- _Task requirements_
Check every line below for the word "NAVAROVACIE" and show those that hold it.

Transcribed page contents:
◇ ◇ ◇ ◇

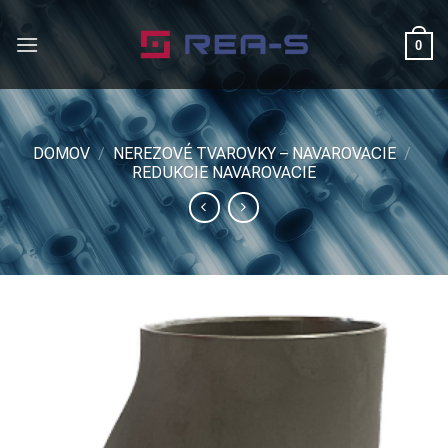
Skip
to
0
content
DOMOV
/
NEREZOVÉ TVAROVKY – NAVAROVACIE
/
REDUKCIE NAVAROVACIE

◇ ◇ ◇ ◇

- _Reply_
NEREZOVÉ TVAROVKY – NAVAROVACIE
REDUKCIE NAVAROVACIE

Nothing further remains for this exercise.